WHAT IS EXPECTED | Copy out all of the entries, keeping every word the same.

RECORD EXCERPTS |
>>>>

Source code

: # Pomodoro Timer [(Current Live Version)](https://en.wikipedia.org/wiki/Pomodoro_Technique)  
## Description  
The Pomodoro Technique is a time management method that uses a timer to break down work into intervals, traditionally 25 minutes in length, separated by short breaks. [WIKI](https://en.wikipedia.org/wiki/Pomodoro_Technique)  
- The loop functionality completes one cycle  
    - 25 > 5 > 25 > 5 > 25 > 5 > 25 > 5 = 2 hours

<<<<

ANSWER TO THE PROBLEM |
Source code

: # Pomodoro Timer [(Current Live Version)](https://en.wikipedia.org/wiki/Pomodoro_Technique)  
## Description  
The Pomodoro Technique is a time management method that uses a timer to break down work into intervals, traditionally 25 minutes in length, separated by short breaks. [WIKI](https://en.wikipedia.org/wiki/Pomodoro_Technique)  
- The loop functionality completes one cycle  
    - 25 > 5 > 25 > 5 > 25 > 5 > 25 > 5 = 2 hours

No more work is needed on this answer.